Work instructions: Within this material, how many lines include the word "модуль"? Answer with a number and nothing more.
________
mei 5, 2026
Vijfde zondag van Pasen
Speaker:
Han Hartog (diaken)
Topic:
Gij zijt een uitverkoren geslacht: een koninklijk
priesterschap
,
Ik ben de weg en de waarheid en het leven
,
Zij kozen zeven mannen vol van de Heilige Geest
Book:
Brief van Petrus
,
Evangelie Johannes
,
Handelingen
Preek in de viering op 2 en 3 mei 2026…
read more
________
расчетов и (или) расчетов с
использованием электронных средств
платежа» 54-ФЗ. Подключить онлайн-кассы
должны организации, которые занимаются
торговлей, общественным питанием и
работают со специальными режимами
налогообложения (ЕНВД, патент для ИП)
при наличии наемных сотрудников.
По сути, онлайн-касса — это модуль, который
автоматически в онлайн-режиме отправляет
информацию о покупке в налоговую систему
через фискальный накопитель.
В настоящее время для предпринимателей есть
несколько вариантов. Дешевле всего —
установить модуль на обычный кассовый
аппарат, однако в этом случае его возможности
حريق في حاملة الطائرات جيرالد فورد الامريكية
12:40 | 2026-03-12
________
Exercise answer: 2